In the event of a casualty to a vessel or other catastrophic event, we will rely on our insurance to pay the insured value of the vessel or the damages incurred. We cannot assure you that we will be adequately insured against all risks or that we will be able to obtain adequate insurance coverage at reasonable rates for our vessels in the future.

Financial Risk

We generate substantially all of our revenues in U.S. dollars. In the future, we may enter into new credit facilities or newbuilding contracts that are denominated in or permit conversion into currencies other than the U.S. dollar. The use of different currencies could lead to fluctuations in our net income due to changes in the value of the U.S. dollar relative to other currencies, particularly the Japanese yen.

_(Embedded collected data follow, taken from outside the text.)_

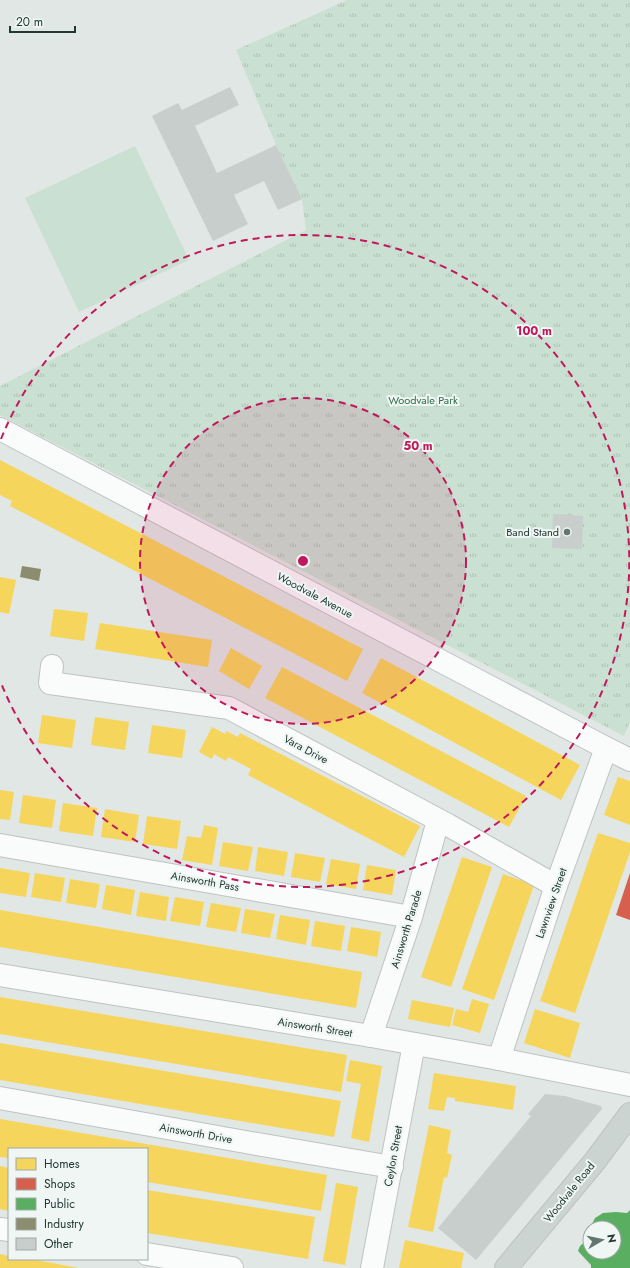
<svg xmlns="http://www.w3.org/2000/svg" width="630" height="1268" viewBox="0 0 630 1268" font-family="Jost,sans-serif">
<defs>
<pattern id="park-tufts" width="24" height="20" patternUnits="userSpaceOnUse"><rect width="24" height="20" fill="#cae0d2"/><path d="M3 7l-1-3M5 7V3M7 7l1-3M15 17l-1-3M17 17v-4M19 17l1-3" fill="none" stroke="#adc1b5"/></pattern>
</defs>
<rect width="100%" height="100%" fill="#e1e7e4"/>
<path fill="#cae0d2" d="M135,146L189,260L79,312L25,198Z"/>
<path fill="url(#park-tufts)" d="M347,0H630V722L624,736L0,415V386L306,230L302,199L276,145L236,50Z"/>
<g fill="#f6d55c">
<path d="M0,460L363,649L347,681L10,506L12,501L0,495Z"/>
<path d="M0,577L16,580L9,614L0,612Z"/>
<path d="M54,609L88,613L84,641L50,636Z"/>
<path d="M100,623L212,640L208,667L95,649Z"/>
<path d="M231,648L262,666L249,689L219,671Z"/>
<path d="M381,658L580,765L561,800L362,693Z"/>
<path d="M282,667L526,796L509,827L265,698Z"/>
<path d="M42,715L76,720L72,748L38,743Z"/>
<path d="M95,717L129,722L125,750L91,745Z"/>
<path d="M152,725L186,730L182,758L148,753Z"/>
<path d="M212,727L225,734L226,731L238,737L240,733L420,826L404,857L248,775L251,769L228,757L226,761L214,754L212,759L199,752Z"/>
<path d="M618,777L630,781V825L604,815Z"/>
<path d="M0,790L14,792L10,820L0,819Z"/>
<path d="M23,795L56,800L52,828L19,823Z"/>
<path d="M63,803L97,808L93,836L59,831Z"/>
<path d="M105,809L139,815L135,842L101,837Z"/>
<path d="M147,816L181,821L177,849L143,844Z"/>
<path d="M204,825L218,828L212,865L182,860L187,836L201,838Z"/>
<path d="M598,833L630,843V852L575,1013L540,1001Z"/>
<path d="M223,842L253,847L248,871L219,866Z"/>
<path d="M258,847L288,852L284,876L255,871Z"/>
<path d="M295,853L325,858L320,882L291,877Z"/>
<path d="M462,857L492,867L451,987L421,977Z"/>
<path d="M331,859L360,864L356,889L326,884Z"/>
<path d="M367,865L396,870L392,895L363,890Z"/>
<path d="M0,868L30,873L26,897L0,893Z"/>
<path d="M35,873L65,878L61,902L31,897Z"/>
<path d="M503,874L534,885L494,1000L462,989Z"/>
<path d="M70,879L100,884L96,908L66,903Z"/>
<path d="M106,885L135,890L131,915L102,909Z"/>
<path d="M140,892L169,897L166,921L136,916Z"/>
<path d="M175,897L204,902L200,926L170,921Z"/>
<path d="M211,903L241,908L236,932L206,927Z"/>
<path d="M245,909L275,914L270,938L241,933Z"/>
<path d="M0,910L362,972L356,1008L0,947Z"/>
<path d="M280,915L310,920L306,945L276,939Z"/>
<path d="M315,921L345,926L341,951L311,946Z"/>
<path d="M351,927L381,932L377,957L347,951Z"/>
<path d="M0,997L347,1055L341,1092L0,1034Z"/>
<path d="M472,999L489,1004L480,1033L452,1025L456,1009L468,1012Z"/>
<path d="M412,1000L454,1008L450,1027L408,1019Z"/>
<path d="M535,1009L580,1023L570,1058L524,1043Z"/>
<path d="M0,1043L341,1101L334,1137L0,1080Z"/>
<path d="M350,1060L382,1066L369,1142L351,1138L361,1084L346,1081Z"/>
<path d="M434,1073L516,1086L513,1110L455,1101V1098L447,1097L444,1111L428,1109Z"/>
<path d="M0,1119L327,1175L321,1211L147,1182V1149H9V1158L0,1157Z"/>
<path d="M429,1125L451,1130L447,1153L452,1155L447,1178L444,1177L433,1232L408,1227Z"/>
<path d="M0,1166L9,1168V1211L0,1209Z"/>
<path d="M336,1183L358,1187L345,1265L323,1261Z"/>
<path d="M147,1190L315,1217L308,1259L147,1233Z"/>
<path d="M405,1240L464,1253L461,1268H399Z"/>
<path d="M0,1254L9,1256V1259H31L79,1268H0Z"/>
</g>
<path fill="#d6604d" d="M630,873V920L616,915Z"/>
<path fill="#5aae61" d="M630,1210V1268H591V1265L578,1251L580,1246L590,1237V1252H614V1228H590L595,1218L603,1213L616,1212L627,1213Z"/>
<path fill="#8c8c6e" d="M22,566L41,569L39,581L20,577Z"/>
<g fill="#c8cecc">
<path d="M230,87L239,105L195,126L217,173L276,145L302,199L278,210L264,181L234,195L248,224L213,241L152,116L178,103L182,110Z"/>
<path d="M553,514L583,516L582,549L552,548Z"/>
<path d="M545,1094L565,1096L601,1106L602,1109L476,1260L438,1228L531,1116L528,1114Z"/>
</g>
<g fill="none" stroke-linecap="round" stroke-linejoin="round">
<g stroke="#bec3c1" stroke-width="24">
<g id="minor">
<path d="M0,429L606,748L630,760"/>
<path d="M52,666L50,683L229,708L448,825L556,886"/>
<path d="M0,845L411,917"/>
<path d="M0,975L371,1036L499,1059L630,1085"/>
<path d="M371,1036L411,917L438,821"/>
<path d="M499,1059L556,886L606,748"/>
<path d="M0,1098L251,1143L392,1167"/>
<path d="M0,1229L9,1230"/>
<path d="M147,1254L232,1268"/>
<path d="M372,1268L414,1044"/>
</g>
</g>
<g stroke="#bcc3c1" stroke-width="24">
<path id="major" d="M506,1268L595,1161L630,1114"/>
</g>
<use href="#minor" stroke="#fafbfb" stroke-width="22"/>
<use href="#major" stroke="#ccd4d2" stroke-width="22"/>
</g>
<circle cx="303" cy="561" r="163" fill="#c2185b" fill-opacity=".12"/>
<g fill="none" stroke="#c2185b" stroke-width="2" stroke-dasharray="7 5">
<circle cx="303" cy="561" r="163"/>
<path d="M1 439A326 326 0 1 1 1 683"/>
</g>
<circle fill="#647572" stroke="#eff6f3" stroke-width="1.5" cx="567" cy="532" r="4"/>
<g text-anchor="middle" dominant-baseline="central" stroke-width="4" stroke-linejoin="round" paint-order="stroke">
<g font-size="11" fill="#2d6d4a" stroke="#eff6f3">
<text x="423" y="400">Woodvale Park</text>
</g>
<g font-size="11" fill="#213834" stroke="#eff6f3" text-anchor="end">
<text x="559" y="532">Band Stand</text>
</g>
<g font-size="11" fill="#213834" stroke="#eff6f3">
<text transform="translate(315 595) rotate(28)">Woodvale Avenue</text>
<text transform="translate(306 749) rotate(28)">Vara Drive</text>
<text transform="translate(205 881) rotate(10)">Ainsworth Pass</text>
<text transform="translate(551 903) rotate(-71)">Lawnview Street</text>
<text transform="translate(406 929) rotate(-73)">Ainsworth Parade</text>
<text transform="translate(315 1027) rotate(9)">Ainsworth Street</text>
<text transform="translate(196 1133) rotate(10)">Ainsworth Drive</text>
<text transform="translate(393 1156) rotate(-80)">Ceylon Street</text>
<text transform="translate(569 1192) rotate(-51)">Woodvale Road</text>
</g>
</g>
<circle cx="303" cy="561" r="6" fill="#c2185b" stroke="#eff6f3" stroke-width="2"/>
<g font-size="12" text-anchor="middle" font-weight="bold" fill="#c2185b" stroke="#eff6f3" stroke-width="4" stroke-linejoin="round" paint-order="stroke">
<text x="534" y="335">100 m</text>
<text x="418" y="450">50 m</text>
</g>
<rect x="8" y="1148" width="140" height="112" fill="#eff6f3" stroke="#9daaa7"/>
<rect x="16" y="1158" width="20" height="12" fill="#f6d55c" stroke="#9daaa7"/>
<text x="44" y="1168" font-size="12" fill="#213834">Homes</text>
<rect x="16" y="1178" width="20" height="12" fill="#d6604d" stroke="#9daaa7"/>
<text x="44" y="1188" font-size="12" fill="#213834">Shops</text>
<rect x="16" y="1198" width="20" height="12" fill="#5aae61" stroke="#9daaa7"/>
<text x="44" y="1208" font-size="12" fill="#213834">Public</text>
<rect x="16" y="1218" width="20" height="12" fill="#8c8c6e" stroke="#9daaa7"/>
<text x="44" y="1228" font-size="12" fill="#213834">Industry</text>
<rect x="16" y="1238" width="20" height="12" fill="#c8cecc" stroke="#9daaa7"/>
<text x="44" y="1248" font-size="12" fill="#213834">Other</text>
<g transform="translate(602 1240) rotate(81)"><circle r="19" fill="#eff6f3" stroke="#9daaa7"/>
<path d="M0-3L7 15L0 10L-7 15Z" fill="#647572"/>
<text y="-6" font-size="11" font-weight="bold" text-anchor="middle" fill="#213834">N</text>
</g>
<path d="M10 26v6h65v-6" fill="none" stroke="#213834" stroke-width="2"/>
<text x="16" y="26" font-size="12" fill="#213834" stroke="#eff6f3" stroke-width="3" paint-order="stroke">20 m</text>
</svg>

We selectively engage in foreign exchange hedging transactions, such as forward contracts and options, designed to minimize our exposure to foreign exchange rate fluctuations. We regularly review the hedging program and will make adjustments as necessary, including suspending or accelerating hedging activities based on our judgment of the efficacy of such programs under anticipated market and economic conditions. However, there can be no assurance that our foreign currency management strategy will adequately protect our financial condition or results of operations from the effects of future exchange rate fluctuations. In addition, such hedges and strategies themselves present some risk, including potential trading losses as a result of unexpected appreciations of other currencies against the US dollar, which would negatively impact our result of operations.

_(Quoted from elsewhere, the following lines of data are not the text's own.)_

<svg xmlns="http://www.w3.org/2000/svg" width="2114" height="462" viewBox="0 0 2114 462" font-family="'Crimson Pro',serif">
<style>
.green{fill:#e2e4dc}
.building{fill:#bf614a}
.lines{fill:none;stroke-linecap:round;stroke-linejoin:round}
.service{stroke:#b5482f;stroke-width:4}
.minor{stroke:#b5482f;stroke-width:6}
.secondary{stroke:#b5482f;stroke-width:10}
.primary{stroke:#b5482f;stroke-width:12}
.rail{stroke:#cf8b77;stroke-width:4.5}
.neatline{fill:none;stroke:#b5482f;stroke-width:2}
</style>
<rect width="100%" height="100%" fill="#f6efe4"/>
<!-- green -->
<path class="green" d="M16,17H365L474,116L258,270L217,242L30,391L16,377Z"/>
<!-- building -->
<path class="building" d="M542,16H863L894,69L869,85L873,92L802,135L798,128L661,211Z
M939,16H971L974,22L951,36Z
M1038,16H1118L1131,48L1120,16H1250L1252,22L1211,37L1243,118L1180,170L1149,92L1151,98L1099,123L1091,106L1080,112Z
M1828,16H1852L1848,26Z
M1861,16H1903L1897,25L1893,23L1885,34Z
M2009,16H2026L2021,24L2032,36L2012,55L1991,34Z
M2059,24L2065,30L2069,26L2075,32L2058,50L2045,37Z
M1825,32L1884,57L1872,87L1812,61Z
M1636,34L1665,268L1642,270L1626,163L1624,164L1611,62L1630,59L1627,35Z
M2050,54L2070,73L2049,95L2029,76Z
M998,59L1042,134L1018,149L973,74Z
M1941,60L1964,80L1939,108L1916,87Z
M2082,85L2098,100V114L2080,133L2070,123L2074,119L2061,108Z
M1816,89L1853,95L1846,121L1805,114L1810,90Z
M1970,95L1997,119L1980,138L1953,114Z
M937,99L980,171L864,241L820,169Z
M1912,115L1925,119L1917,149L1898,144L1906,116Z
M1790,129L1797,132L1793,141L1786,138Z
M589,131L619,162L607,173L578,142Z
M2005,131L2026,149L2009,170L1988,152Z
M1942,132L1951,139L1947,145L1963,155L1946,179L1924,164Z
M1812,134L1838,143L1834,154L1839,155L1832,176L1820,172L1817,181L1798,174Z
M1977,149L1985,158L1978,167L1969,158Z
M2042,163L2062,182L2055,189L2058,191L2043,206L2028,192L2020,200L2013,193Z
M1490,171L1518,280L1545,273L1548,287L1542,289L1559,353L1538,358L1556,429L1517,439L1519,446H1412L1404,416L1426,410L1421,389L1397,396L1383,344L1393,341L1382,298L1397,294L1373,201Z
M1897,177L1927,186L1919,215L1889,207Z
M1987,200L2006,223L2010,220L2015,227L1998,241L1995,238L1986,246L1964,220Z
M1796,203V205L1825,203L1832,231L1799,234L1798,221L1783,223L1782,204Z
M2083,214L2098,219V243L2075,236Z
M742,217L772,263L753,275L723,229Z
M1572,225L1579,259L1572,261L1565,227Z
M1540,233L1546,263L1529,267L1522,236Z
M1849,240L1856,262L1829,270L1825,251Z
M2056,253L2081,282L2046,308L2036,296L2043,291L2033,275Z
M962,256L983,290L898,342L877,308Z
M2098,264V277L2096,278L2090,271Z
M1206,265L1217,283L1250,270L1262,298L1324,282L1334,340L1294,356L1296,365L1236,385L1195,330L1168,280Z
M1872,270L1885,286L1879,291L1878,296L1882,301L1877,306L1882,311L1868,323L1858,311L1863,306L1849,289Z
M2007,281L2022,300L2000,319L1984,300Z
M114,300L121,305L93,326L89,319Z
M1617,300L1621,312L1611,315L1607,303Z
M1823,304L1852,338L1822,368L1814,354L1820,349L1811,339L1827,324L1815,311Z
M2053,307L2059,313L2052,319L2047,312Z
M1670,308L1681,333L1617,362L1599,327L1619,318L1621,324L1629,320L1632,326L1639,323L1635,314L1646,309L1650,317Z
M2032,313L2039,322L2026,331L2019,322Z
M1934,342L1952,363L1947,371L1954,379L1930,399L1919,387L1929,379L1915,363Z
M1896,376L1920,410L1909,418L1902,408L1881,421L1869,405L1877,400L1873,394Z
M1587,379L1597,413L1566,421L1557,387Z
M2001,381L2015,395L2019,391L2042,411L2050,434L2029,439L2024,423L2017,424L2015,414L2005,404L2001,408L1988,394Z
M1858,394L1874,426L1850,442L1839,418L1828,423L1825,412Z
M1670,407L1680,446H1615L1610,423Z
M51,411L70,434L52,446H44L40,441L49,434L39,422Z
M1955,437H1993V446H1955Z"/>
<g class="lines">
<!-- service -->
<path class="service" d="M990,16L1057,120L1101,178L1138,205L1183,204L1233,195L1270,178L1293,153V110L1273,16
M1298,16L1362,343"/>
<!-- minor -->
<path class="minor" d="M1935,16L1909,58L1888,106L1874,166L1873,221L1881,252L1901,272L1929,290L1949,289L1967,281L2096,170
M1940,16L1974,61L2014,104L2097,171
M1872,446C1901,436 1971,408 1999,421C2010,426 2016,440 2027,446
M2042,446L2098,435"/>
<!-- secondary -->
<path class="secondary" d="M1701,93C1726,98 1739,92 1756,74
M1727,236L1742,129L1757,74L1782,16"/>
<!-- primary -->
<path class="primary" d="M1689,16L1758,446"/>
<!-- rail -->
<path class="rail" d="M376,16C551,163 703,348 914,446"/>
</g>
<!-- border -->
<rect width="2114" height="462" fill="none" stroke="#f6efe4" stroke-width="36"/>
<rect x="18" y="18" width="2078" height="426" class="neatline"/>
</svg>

Additionally, an increase in prevailing interest rates would have an effect on the interest rates charged on our variable rate debt, which rise and fall upon changes in interest rates. If the prevailing interest rates or other factors result in higher interest rates, the increased interest expense would adversely affect our cash flow and our ability to service our debt. If interest rates are higher when our debt becomes due, we may be forced to borrow at the higher rates.

The impact of future exchange rate and interest rate fluctuations on our results of operations and financial condition cannot be accurately predicted, and there can be no assurance that our attempt to mitigate the adverse effects of exchange rate and interest rate fluctuations will be successful or that such fluctuations will not in the future have a material adverse effect on our results of operations and financial condition.